A Thought Experiment
If Michael the Archangel came down and told you that the earth is actually 3 billion years old, would you find yourself completely unable to reconcile the Genesis account with that information? Would you feel God had out and out lied in Genesis 1-3 and that the whole Bible was now untrustworthy? Or could you see yourself looking at Genesis 1-3 with a new perspective and perhaps accede that Genesis could be true in the sense that it describes God’s action in creation and declares that everything begins with God, even if it is not a 24-hour-day-by-7-day narration of events? Perhaps you could see these verses as less a scientific description and more of an ancient poetic account? Is there absolutely no other way to look at those verses except in the way you believe them to be interpreted?
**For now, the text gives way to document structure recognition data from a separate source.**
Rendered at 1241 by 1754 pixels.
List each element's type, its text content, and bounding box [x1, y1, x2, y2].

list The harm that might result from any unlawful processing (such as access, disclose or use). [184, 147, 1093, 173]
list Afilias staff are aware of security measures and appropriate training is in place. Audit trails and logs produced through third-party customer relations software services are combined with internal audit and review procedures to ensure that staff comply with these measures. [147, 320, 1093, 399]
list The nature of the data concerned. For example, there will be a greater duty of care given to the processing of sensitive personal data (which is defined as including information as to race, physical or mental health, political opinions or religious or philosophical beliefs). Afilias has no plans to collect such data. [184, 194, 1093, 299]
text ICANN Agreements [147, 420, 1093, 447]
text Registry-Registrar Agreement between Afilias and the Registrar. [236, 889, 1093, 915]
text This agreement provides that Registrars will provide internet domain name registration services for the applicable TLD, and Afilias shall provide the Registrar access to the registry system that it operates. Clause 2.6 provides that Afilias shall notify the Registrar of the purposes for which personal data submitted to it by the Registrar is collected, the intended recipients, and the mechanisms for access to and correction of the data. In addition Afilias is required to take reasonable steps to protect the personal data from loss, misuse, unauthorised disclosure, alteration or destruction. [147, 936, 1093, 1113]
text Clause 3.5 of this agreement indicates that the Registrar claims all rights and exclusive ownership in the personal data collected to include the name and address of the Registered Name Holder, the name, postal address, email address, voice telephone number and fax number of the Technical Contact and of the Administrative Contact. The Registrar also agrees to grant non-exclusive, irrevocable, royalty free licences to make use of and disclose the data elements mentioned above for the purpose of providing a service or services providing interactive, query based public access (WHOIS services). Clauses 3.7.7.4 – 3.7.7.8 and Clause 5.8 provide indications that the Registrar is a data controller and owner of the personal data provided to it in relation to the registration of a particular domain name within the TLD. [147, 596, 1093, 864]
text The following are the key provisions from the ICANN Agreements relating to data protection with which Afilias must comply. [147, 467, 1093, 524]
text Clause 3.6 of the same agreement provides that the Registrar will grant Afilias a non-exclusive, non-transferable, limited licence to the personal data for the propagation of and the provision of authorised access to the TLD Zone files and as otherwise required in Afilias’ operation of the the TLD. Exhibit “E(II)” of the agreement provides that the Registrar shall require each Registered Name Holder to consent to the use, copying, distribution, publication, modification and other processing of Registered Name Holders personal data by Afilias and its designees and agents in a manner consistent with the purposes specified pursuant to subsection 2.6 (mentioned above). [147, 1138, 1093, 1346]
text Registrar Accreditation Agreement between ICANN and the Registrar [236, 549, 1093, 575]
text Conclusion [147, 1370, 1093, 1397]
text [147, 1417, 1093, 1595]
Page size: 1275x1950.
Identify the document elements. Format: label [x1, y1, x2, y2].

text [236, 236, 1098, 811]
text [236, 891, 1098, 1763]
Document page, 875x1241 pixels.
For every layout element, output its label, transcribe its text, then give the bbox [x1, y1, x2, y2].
Before the 1600s people believed in the Ptolemaic system to explain how the stars and sun and moon moved around the earth. They believed the Bible supported this view of the universe. Psalms declared that “the world is firmly established; it cannot be moved.” After Galileo’s telescope revealed that the earth did in fact rotate around the sun, this new view of the solar system had to be accepted. But did that make the Bible untrue and make God a liar? Or did it just mean that man had used Scripture in a way it was not intended to be used? Once discovering the heliocentric view of the solar system, men realized the Scripture could be interpreted in another way.
Leaving Room for Faith
You can go through life believing in a young earth. If you are right, then yippee. If not, it probably won’t affect you one way or the other. But that is not true of everyone. Some of our kids are going to look through the metaphorical telescope and become convinced that the earth does move—or more to the point that the earth is older than 6,000 years. Don’t set your kids up to reject the faith because they can’t accept a young earth. Leave room for other orthodox interpretations of Scripture. And leave room in your own mind for the thought that you could be wrong.